26 Şubat 2016 Cuma

iki soru tek mana

emesen, whatsapp tarzı mesajlaşma yöntemlerini kullanmış ya da kullanan herkes en az bir defa "kimle konuşuyorsun?" sorusuna maruz kalmıştır. ben de kaldım. çoğu zaman görmezden geldiğim bu soruyu görmezden gelemediğim zamanlarda ise belli etmekten çekinmediğim bir öfkeye kapıldım.

ne yazık ki o "istek"teki masumiyeti, içtenliği ancak şimdilerde anlayabiliyorum. evet, soru değil, istek...

tıpkı, sohbetin vardığı o suskunluk hâlinde muhatabımızın sorduğu ya da bizim muhatabımıza sorduğumuz, "ne düşünüyorsun," sorusu gibi.

o sırada düşüncelere dalmış, o düşüncelerin peşi sıra yollara düşmüşüzdür. ve giderek uzaklaşıyoruzdur. ve o soru gelir. soru değil aslında, istek.

"lütfen, benimle ilgilen" diyen bir istek.

"hayır adam. o tarafa gitme. o tarafa gidersen çok üzülürüz," diyen bir istek.

"n'olur yüzüme bak," diyen bir istek.

"olmaz bir trenden inmişim:/ sadece yüzüme. yüzüme bir bak!"* diyen bir istek.


*: süleyman çobanoğlu, aşk mektubu

1 yorum:

Min'el Lâ dedi ki...


"hayır adam. o tarafa gitme. o tarafa gidersen çok üzülürüz."

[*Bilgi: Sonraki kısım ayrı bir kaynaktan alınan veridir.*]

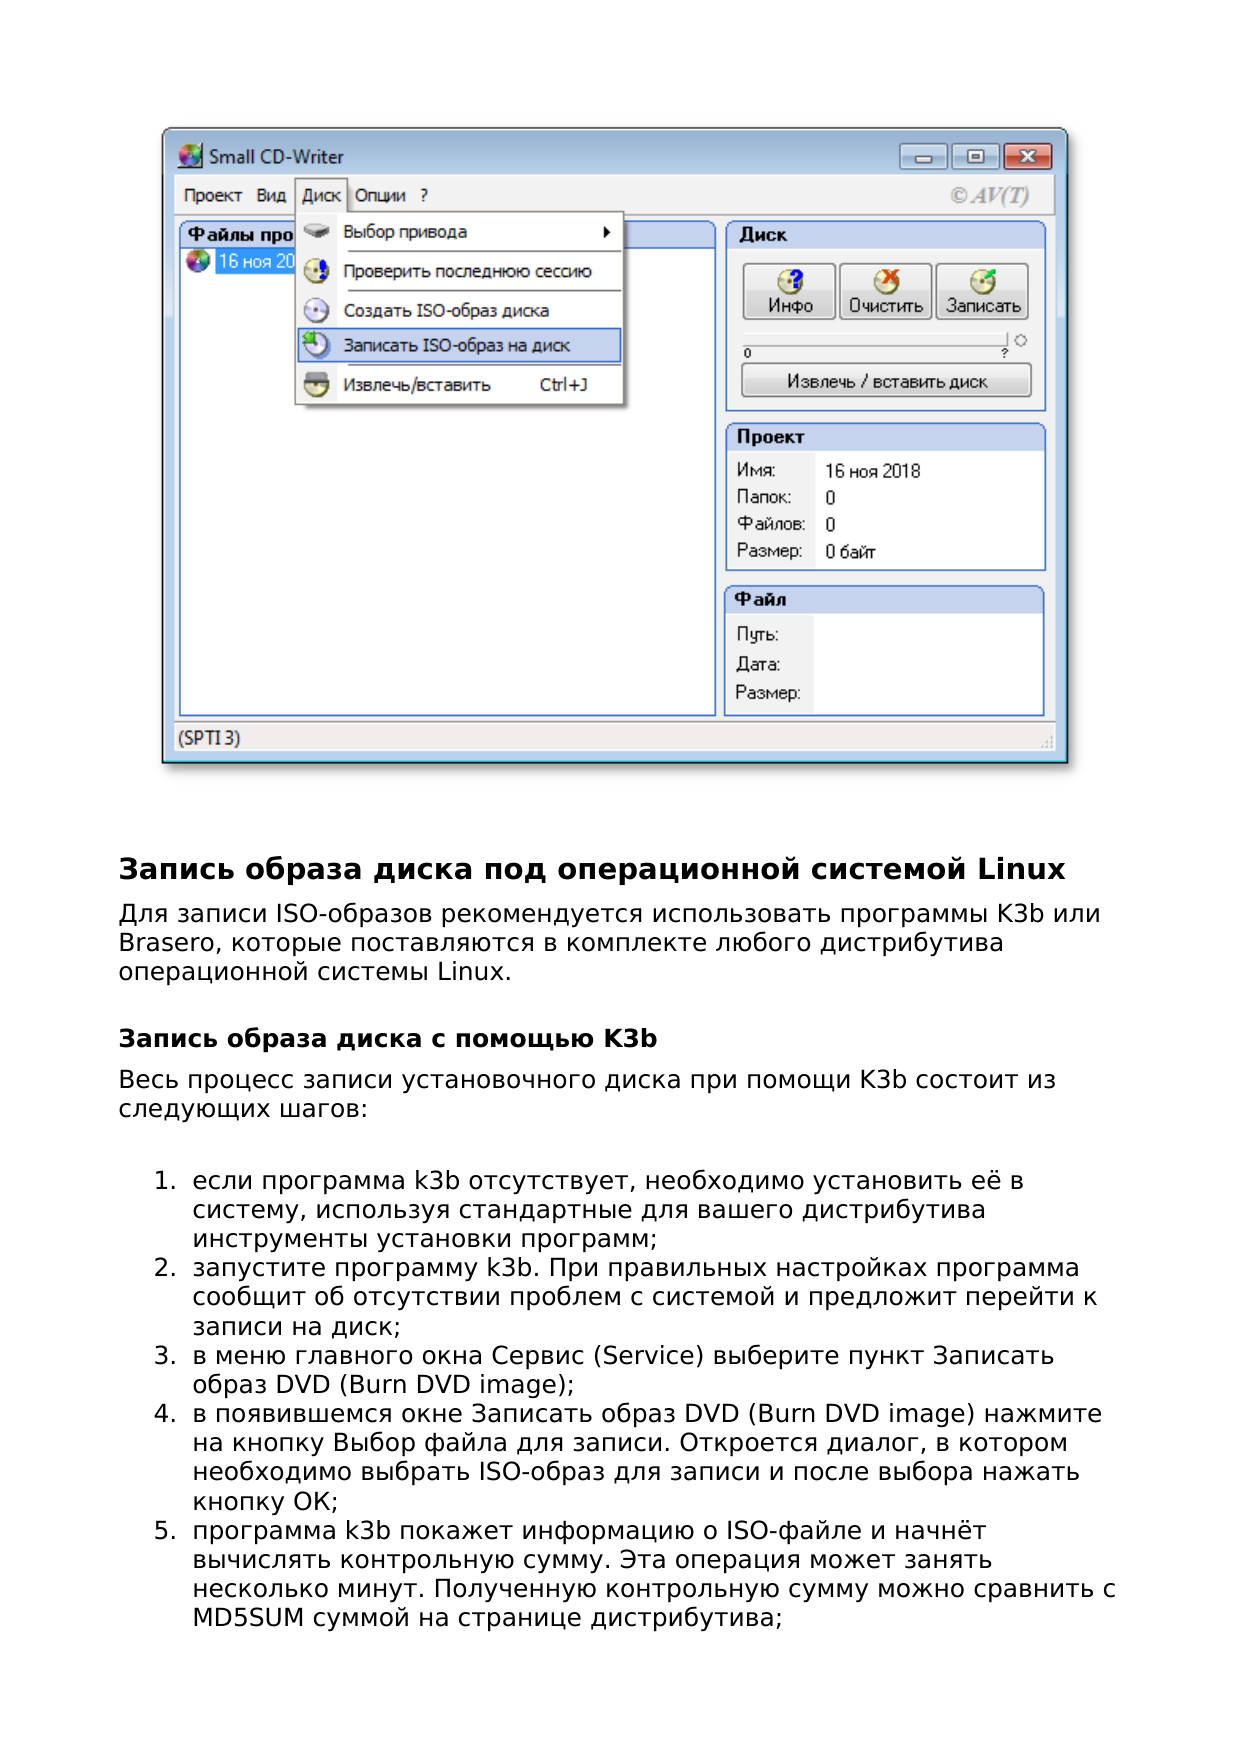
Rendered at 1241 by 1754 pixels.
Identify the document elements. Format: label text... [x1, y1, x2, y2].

list в меню главного окна Сервис (Service) выберите пункт Записать образ DVD (Burn DVD image); [177, 1341, 1122, 1399]
subtitle Запись образа диска с помощью K3b [118, 1024, 1122, 1053]
picture [151, 118, 1089, 786]
list программа k3b покажет информацию о ISO-файле и начнёт вычислять контрольную сумму. Эта операция может занять несколько минут. Полученную контрольную сумму можно сравнить с MD5SUM суммой на странице дистрибутива; [177, 1516, 1122, 1632]
subtitle Запись образа диска под операционной системой Linux [118, 852, 1122, 886]
text Для записи ISO-образов рекомендуется использовать программы K3b или Brasero, которые поставляются в комплекте любого дистрибутива операционной системы Linux. [118, 899, 1122, 986]
text Весь процесс записи установочного диска при помощи K3b состоит из следующих шагов: [118, 1066, 1122, 1124]
list в появившемся окне Записать образ DVD (Burn DVD image) нажмите на кнопку Выбор файла для записи. Откроется диалог, в котором необходимо выбрать ISO-образ для записи и после выбора нажать кнопку ОК; [177, 1399, 1122, 1516]
list запустите программу k3b. При правильных настройках программа сообщит об отсутствии проблем с системой и предложит перейти к записи на диск; [177, 1253, 1122, 1341]
list если программа k3b отсутствует, необходимо установить её в систему, используя стандартные для вашего дистрибутива инструменты установки программ; [177, 1166, 1122, 1253]
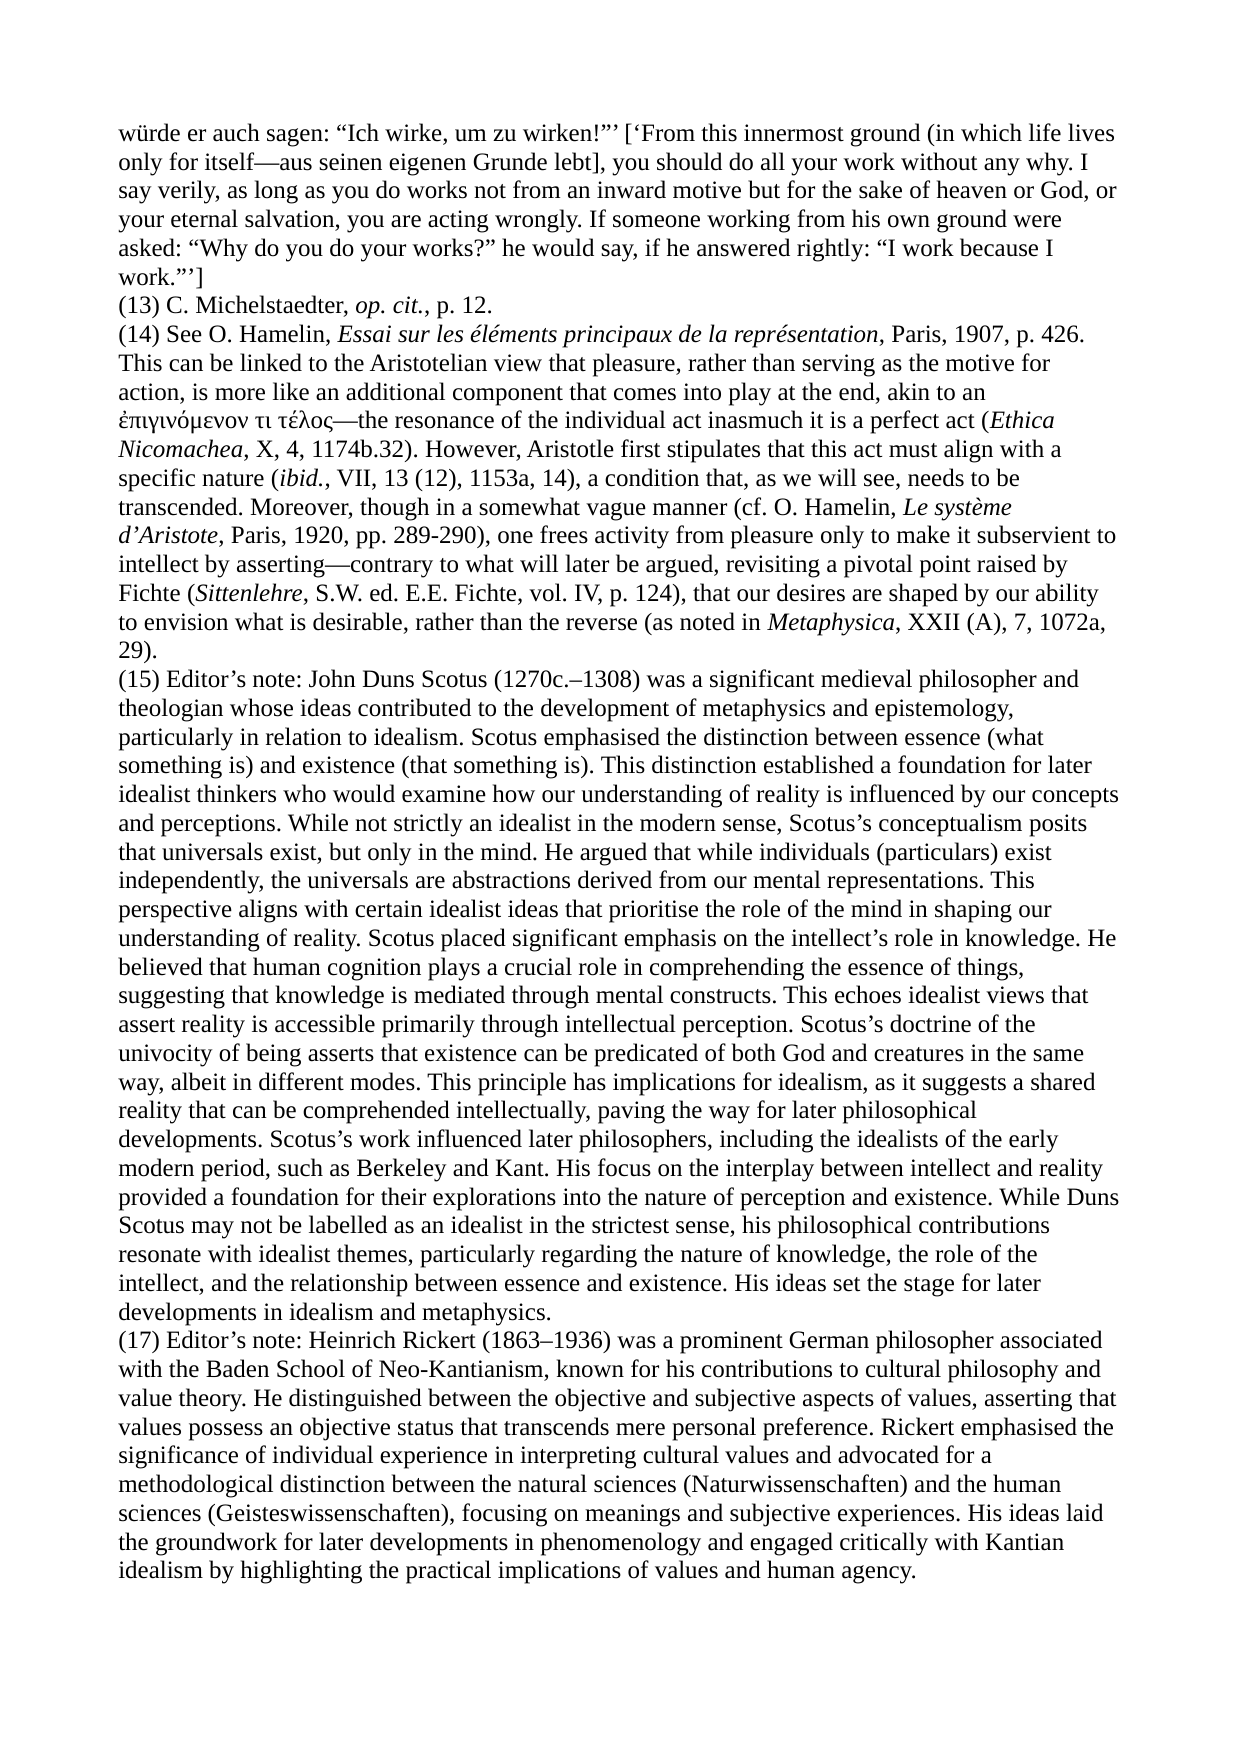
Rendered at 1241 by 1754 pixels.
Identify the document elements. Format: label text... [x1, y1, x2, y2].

text (15) Editor’s note: John Duns Scotus (1270c.–1308) was a significant medieval philosopher and theologian whose ideas contributed to the development of metaphysics and epistemology, particularly in relation to idealism. Scotus emphasised the distinction between essence (what something is) and existence (that something is). This distinction established a foundation for later idealist thinkers who would examine how our understanding of reality is influenced by our concepts and perceptions. While not strictly an idealist in the modern sense, Scotus’s conceptualism posits that universals exist, but only in the mind. He argued that while individuals (particulars) exist independently, the universals are abstractions derived from our mental representations. This perspective aligns with certain idealist ideas that prioritise the role of the mind in shaping our understanding of reality. Scotus placed significant emphasis on the intellect’s role in knowledge. He believed that human cognition plays a crucial role in comprehending the essence of things, suggesting that knowledge is mediated through mental constructs. This echoes idealist views that assert reality is accessible primarily through intellectual perception. Scotus’s doctrine of the univocity of being asserts that existence can be predicated of both God and creatures in the same way, albeit in different modes. This principle has implications for idealism, as it suggests a shared reality that can be comprehended intellectually, paving the way for later philosophical developments. Scotus’s work influenced later philosophers, including the idealists of the early modern period, such as Berkeley and Kant. His focus on the interplay between intellect and reality provided a foundation for their explorations into the nature of perception and existence. While Duns Scotus may not be labelled as an idealist in the strictest sense, his philosophical contributions resonate with idealist themes, particularly regarding the nature of knowledge, the role of the intellect, and the relationship between essence and existence. His ideas set the stage for later developments in idealism and metaphysics. [118, 664, 1122, 1326]
text (14) See O. Hamelin, Essai sur les éléments principaux de la représentation, Paris, 1907, p. 426. This can be linked to the Aristotelian view that pleasure, rather than serving as the motive for action, is more like an additional component that comes into play at the end, akin to an ἐπιγινόμενον τι τέλος—the resonance of the individual act inasmuch it is a perfect act (Ethica Nicomachea, X, 4, 1174b.32). However, Aristotle first stipulates that this act must align with a specific nature (ibid., VII, 13 (12), 1153a, 14), a condition that, as we will see, needs to be transcended. Moreover, though in a somewhat vague manner (cf. O. Hamelin, Le système d’Aristote, Paris, 1920, pp. 289-290), one frees activity from pleasure only to make it subservient to intellect by asserting—contrary to what will later be argued, revisiting a pivotal point raised by Fichte (Sittenlehre, S.W. ed. E.E. Fichte, vol. IV, p. 124), that our desires are shaped by our ability to envision what is desirable, rather than the reverse (as noted in Metaphysica, XXII (A), 7, 1072a, 29). [118, 319, 1122, 664]
text würde er auch sagen: “Ich wirke, um zu wirken!”’ [‘From this innermost ground (in which life lives only for itself—aus seinen eigenen Grunde lebt], you should do all your work without any why. I say verily, as long as you do works not from an inward motive but for the sake of heaven or God, or your eternal salvation, you are acting wrongly. If someone working from his own ground were asked: “Why do you do your works?” he would say, if he answered rightly: “I work because I work.”’] [118, 118, 1122, 291]
text (17) Editor’s note: Heinrich Rickert (1863–1936) was a prominent German philosopher associated with the Baden School of Neo-Kantianism, known for his contributions to cultural philosophy and value theory. He distinguished between the objective and subjective aspects of values, asserting that values possess an objective status that transcends mere personal preference. Rickert emphasised the significance of individual experience in interpreting cultural values and advocated for a methodological distinction between the natural sciences (Naturwissenschaften) and the human sciences (Geisteswissenschaften), focusing on meanings and subjective experiences. His ideas laid the groundwork for later developments in phenomenology and engaged critically with Kantian idealism by highlighting the practical implications of values and human agency. [118, 1326, 1122, 1584]
text (13) C. Michelstaedter, op. cit., p. 12. [118, 291, 1122, 319]
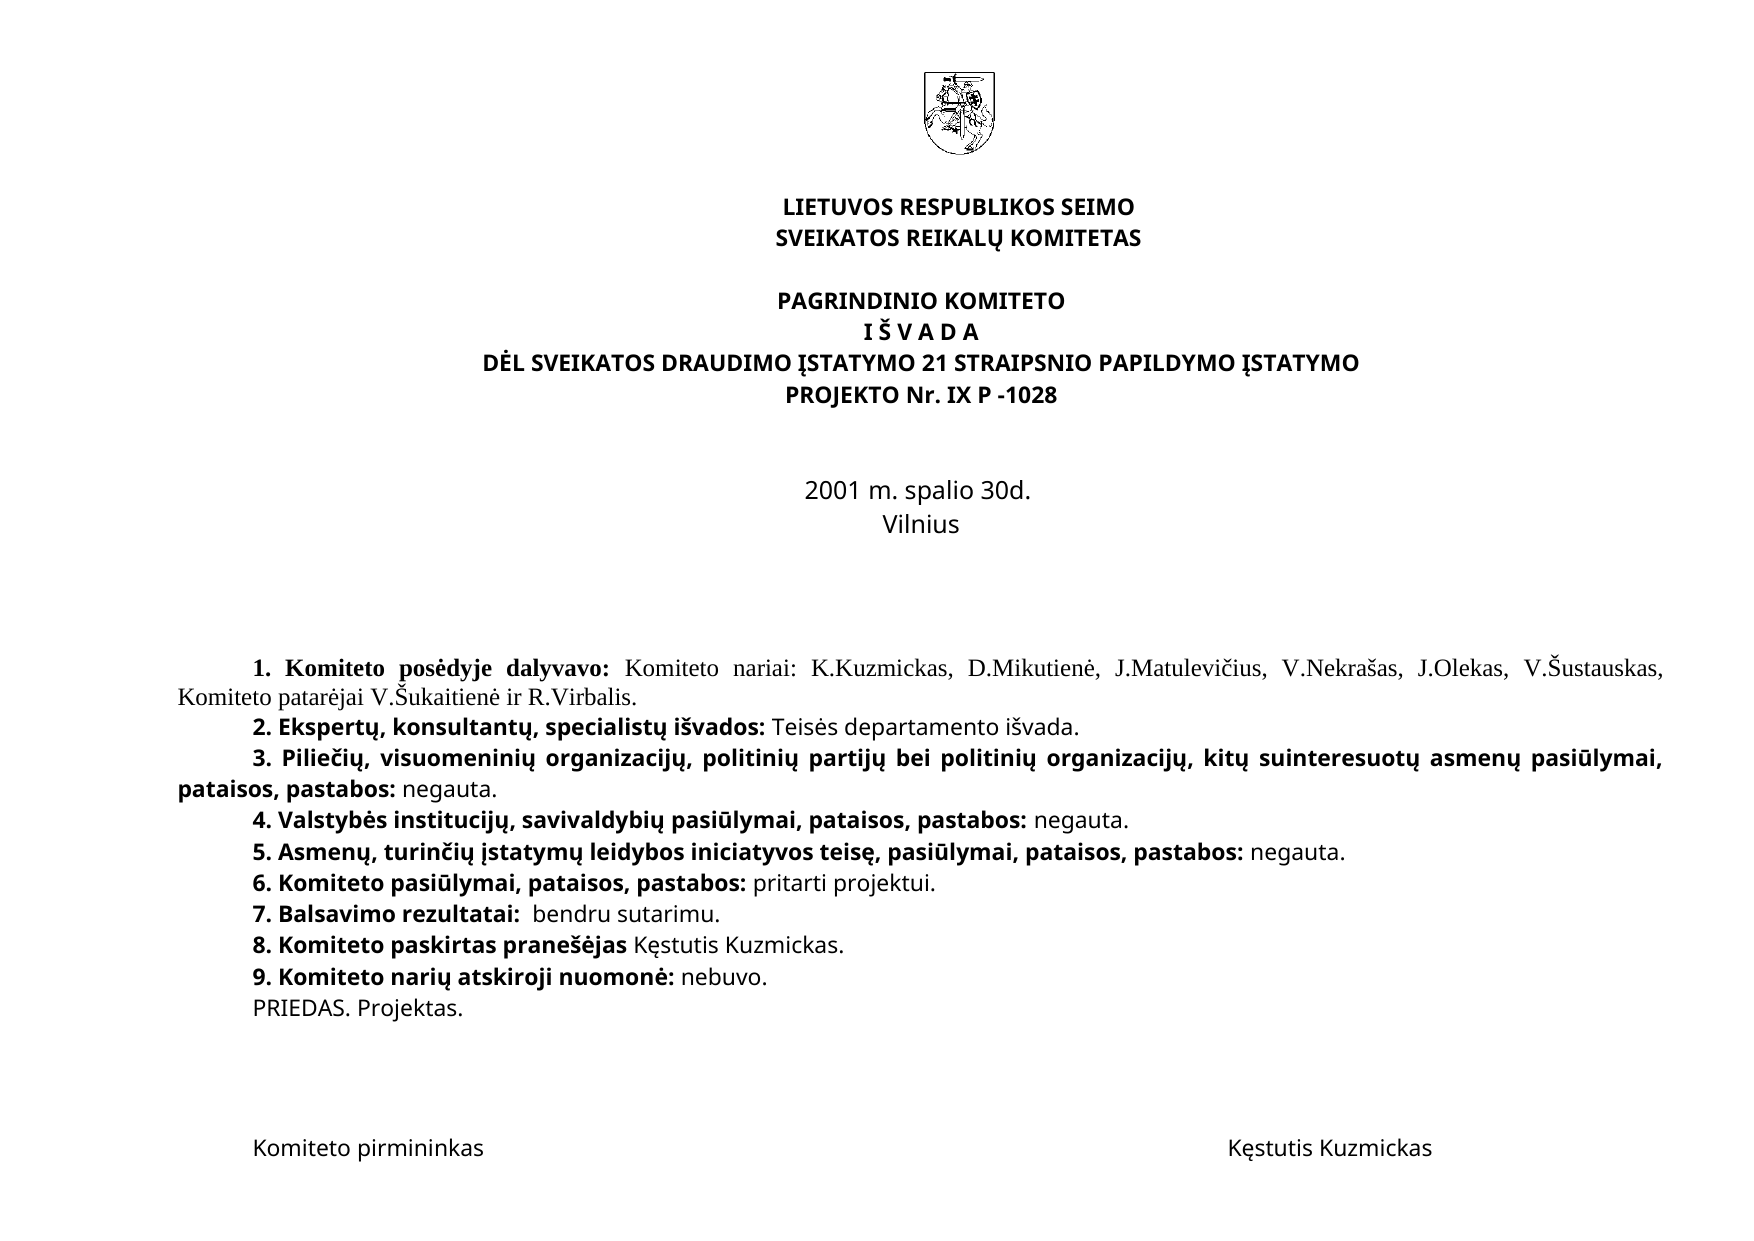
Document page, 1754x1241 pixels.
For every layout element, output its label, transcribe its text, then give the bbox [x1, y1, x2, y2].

text 6. Komiteto pasiūlymai, pataisos, pastabos: pritarti projektui. [177, 867, 1665, 898]
text Komiteto pirmininkas Kęstutis Kuzmickas [177, 1132, 1665, 1164]
text Vilnius [177, 506, 1665, 541]
subtitle PAGRINDINIO KOMITETO [177, 285, 1665, 316]
text 4. Valstybės institucijų, savivaldybių pasiūlymai, pataisos, pastabos: negauta. [177, 804, 1665, 836]
text PROJEKTO Nr. IX P -1028 [177, 379, 1665, 410]
text 9. Komiteto narių atskiroji nuomonė: nebuvo. [177, 961, 1665, 992]
text 8. Komiteto paskirtas pranešėjas Kęstutis Kuzmickas. [177, 929, 1665, 961]
text LIETUVOS RESPUBLIKOS SEIMO [177, 191, 1665, 222]
subtitle I Š V A D A [177, 316, 1665, 347]
text 2. Ekspertų, konsultantų, specialistų išvados: Teisės departamento išvada. [177, 711, 1665, 742]
text DĖL SVEIKATOS DRAUDIMO ĮSTATYMO 21 STRAIPSNIO PAPILDYMO ĮSTATYMO [177, 347, 1665, 379]
text 3. Piliečių, visuomeninių organizacijų, politinių partijų bei politinių organizacijų, kitų suinteresuotų asmenų pasiūlymai, pataisos, pastabos: negauta. [177, 742, 1665, 804]
text PRIEDAS. Projektas. [177, 992, 1665, 1023]
text 5. Asmenų, turinčių įstatymų leidybos iniciatyvos teisę, pasiūlymai, pataisos, pastabos: negauta. [177, 836, 1665, 867]
text 1. Komiteto posėdyje dalyvavo: Komiteto nariai: K.Kuzmickas, D.Mikutienė, J.Matulevičius, V.Nekrašas, J.Olekas, V.Šustauskas, Komiteto patarėjai V.Šukaitienė ir R.Virbalis. [177, 653, 1665, 711]
text 2001 m. spalio 30d. [177, 472, 1665, 506]
text 7. Balsavimo rezultatai: bendru sutarimu. [177, 898, 1665, 929]
text SVEIKATOS REIKALŲ KOMITETAS [177, 222, 1665, 254]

Güzelmiş, çok güzelmiş; hele "çok üzülürüz" kısmı... Kalbimi boydan boya katederek ayak basılmamış tek bir nokta bırakmadı hayranlık nâmına. Öte yandan bu okuduklarım -bahsi geçen istekteki samimiyet ve içtenliğe denk düşmez ama- Türk filmlerindeki o malum diyaloğu getirdi aklıma. Hani filmin başlarında, durulmaktan nasibini henüz almamış olan çapkın delikanlı ile esas kızın dans ettikleri sahne ve kızın iltifâta cevap verme şekli:

- Kim bilir bunları daha evvel kaç kıza daha söylediniz.

Soru değil, orası kesin! Ama kırgın bir hüküm mü yoksa haklı -ki gönül daima haklıdır- bir isyan mı derseniz; olsa olsa inkâra övgü yahut teşvik, derim.